◆ **YOUR ASSIGNMENT**: Scan the listing below for the word "name" and copy every line where it occurs.

◆ **LISTED ENTRIES**:

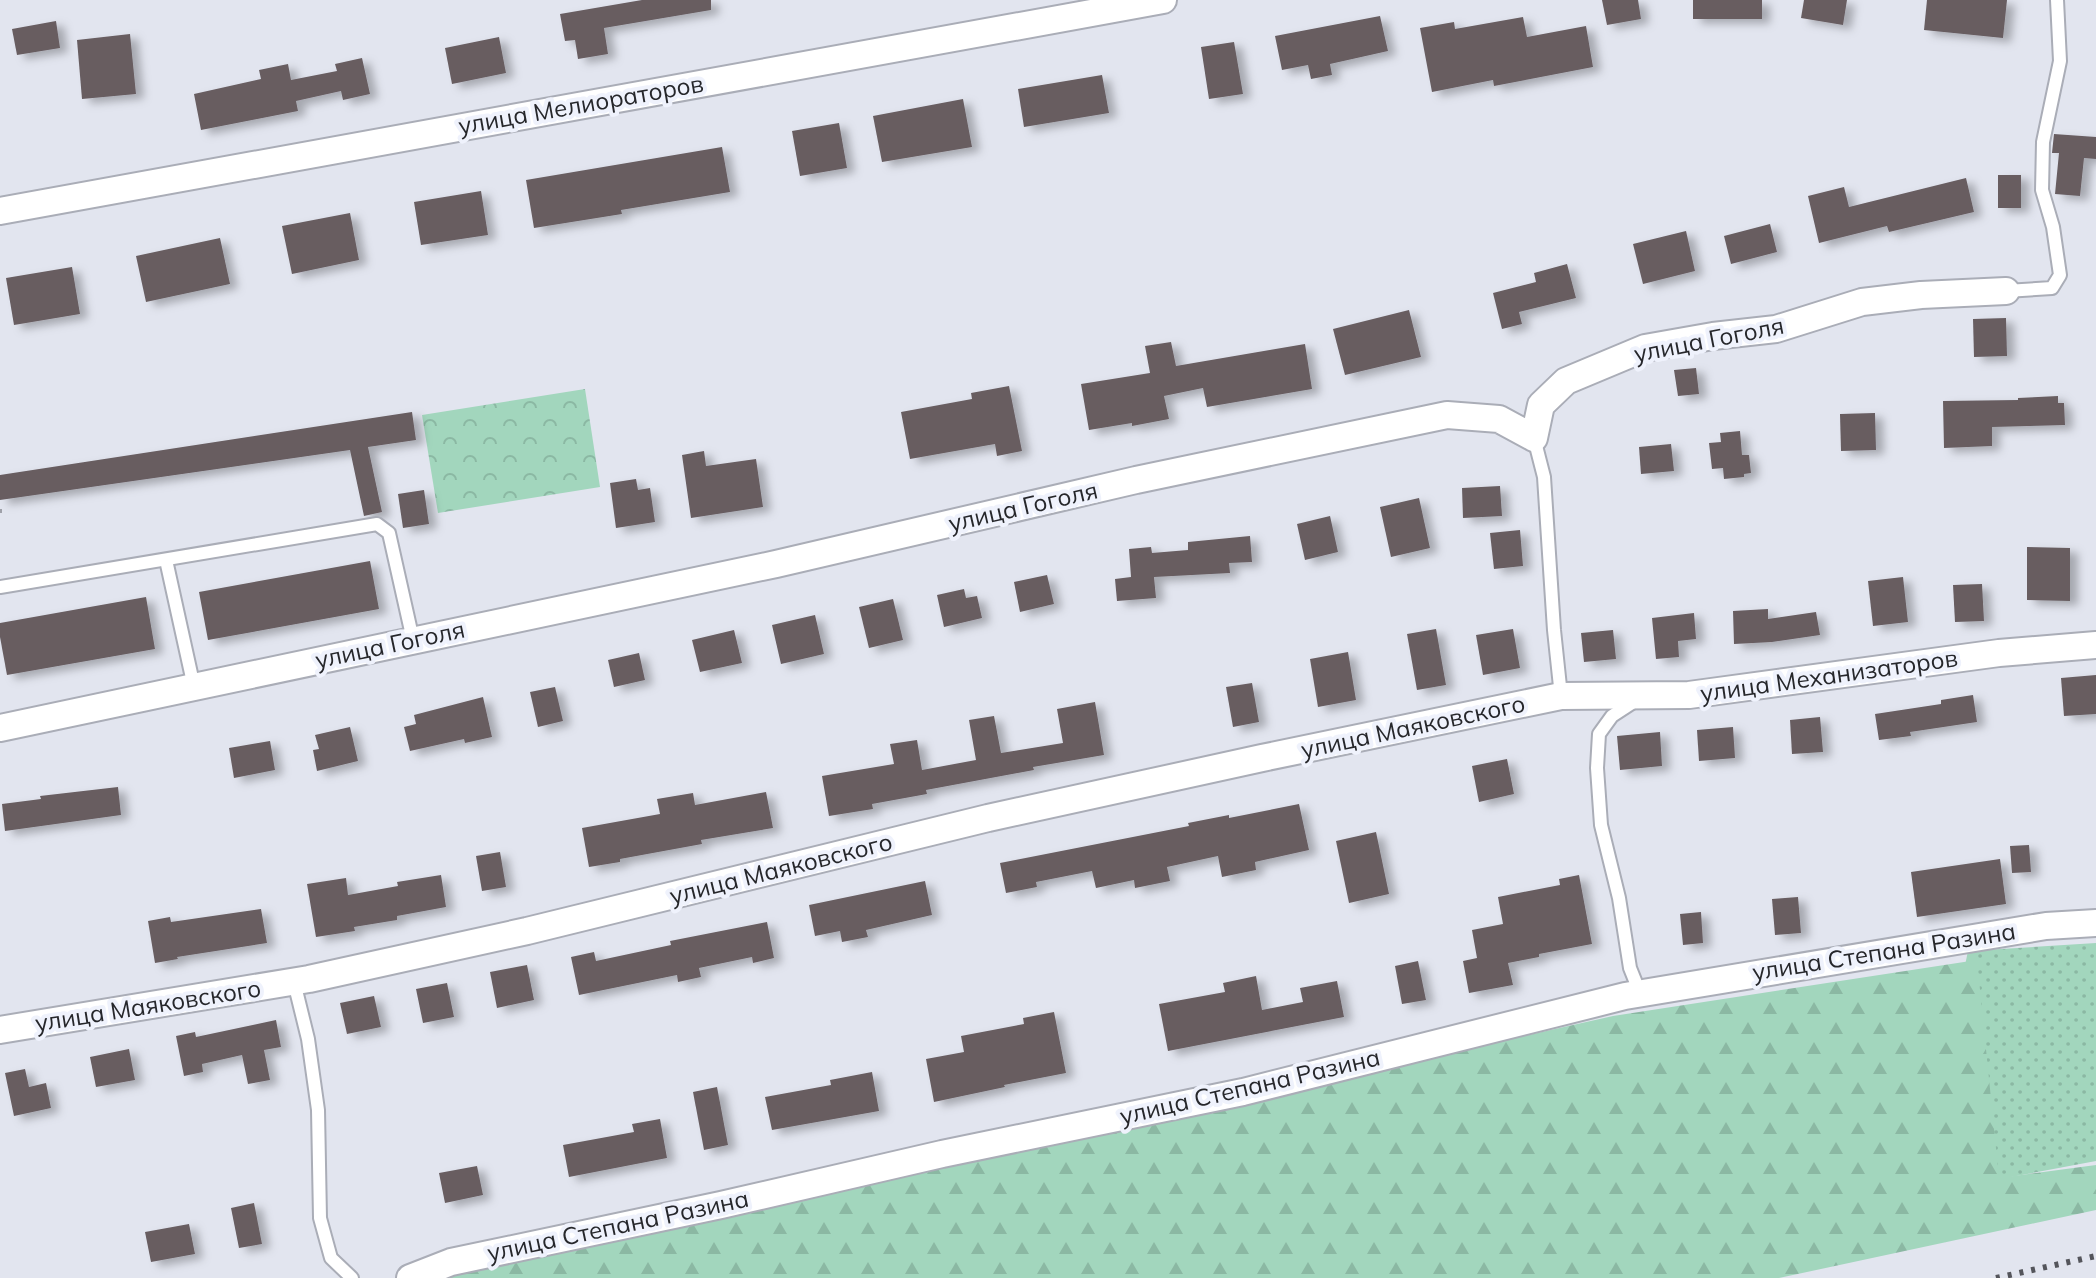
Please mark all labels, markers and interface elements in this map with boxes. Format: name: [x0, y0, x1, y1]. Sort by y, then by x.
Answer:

...

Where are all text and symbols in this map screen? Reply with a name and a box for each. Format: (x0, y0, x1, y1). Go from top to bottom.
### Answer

==

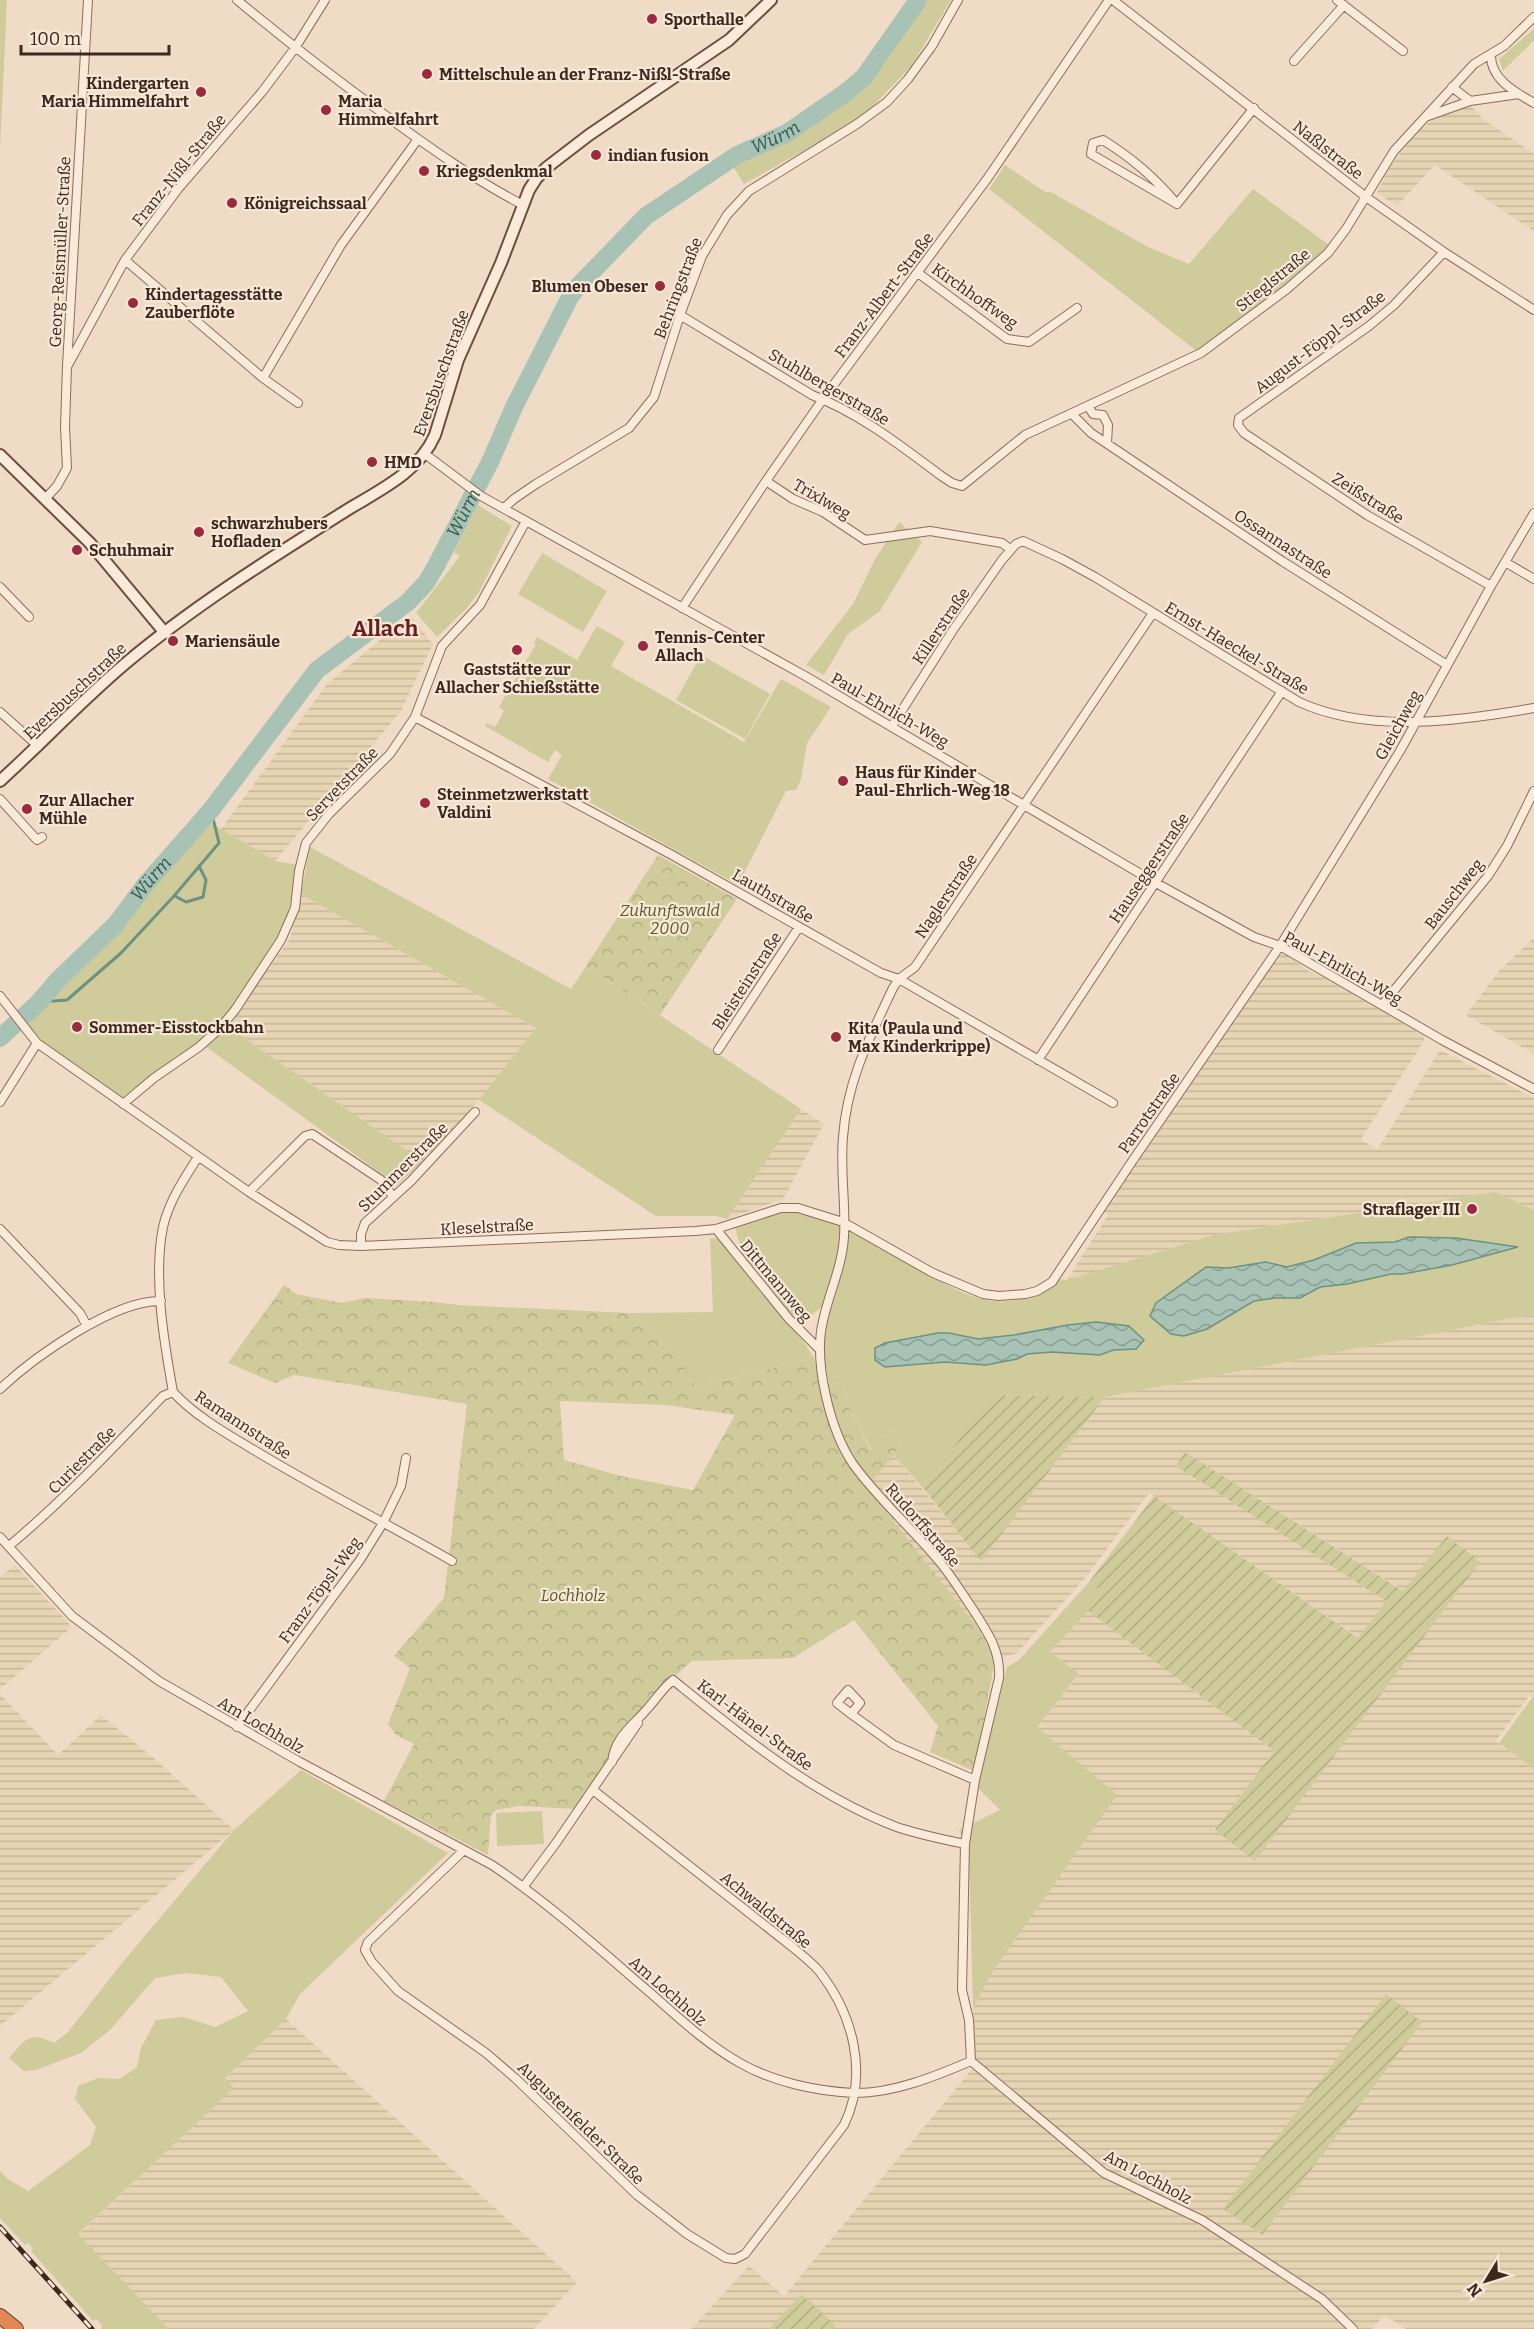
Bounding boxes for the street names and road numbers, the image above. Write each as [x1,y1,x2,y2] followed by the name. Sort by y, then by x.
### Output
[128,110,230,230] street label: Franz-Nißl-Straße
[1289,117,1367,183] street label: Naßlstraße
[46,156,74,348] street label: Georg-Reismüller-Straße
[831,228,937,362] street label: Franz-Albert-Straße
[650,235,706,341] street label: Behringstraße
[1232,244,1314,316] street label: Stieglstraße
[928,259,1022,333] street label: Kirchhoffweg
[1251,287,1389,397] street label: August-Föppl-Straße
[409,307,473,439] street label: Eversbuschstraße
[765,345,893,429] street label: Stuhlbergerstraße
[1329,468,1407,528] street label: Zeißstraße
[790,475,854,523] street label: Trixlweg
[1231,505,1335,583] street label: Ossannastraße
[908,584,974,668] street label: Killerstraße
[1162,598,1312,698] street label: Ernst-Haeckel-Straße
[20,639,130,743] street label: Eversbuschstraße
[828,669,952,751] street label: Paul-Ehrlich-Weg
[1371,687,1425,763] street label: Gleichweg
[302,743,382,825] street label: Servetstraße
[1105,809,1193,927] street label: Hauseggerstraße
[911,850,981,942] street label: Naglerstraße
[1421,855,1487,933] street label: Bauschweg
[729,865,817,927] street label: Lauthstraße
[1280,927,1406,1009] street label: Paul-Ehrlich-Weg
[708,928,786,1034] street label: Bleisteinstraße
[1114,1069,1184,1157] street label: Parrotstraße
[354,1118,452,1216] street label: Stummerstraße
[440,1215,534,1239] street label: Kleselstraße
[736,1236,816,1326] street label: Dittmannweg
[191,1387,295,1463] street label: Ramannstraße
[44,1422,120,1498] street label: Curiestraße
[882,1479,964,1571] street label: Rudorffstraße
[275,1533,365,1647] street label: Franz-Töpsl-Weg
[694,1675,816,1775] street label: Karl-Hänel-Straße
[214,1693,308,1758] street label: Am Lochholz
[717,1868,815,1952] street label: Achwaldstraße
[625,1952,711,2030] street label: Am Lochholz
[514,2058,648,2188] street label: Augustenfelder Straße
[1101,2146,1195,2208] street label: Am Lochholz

◆ **SOLUTION BELOW**:
Please mark all labels, markers and interface elements in this map with boxes. Format: name: [x0, y0, x1, y1]. Sort by y, then by x.
Where are all text and symbols in this map screen? Reply with a name and a box for each. Format: (x0, y0, x1, y1). Go from top to bottom.
Bounding boxes for the street names and road numbers, the image above. Write each as [x1,y1,x2,y2] followed by the name. Sort by y, then by x.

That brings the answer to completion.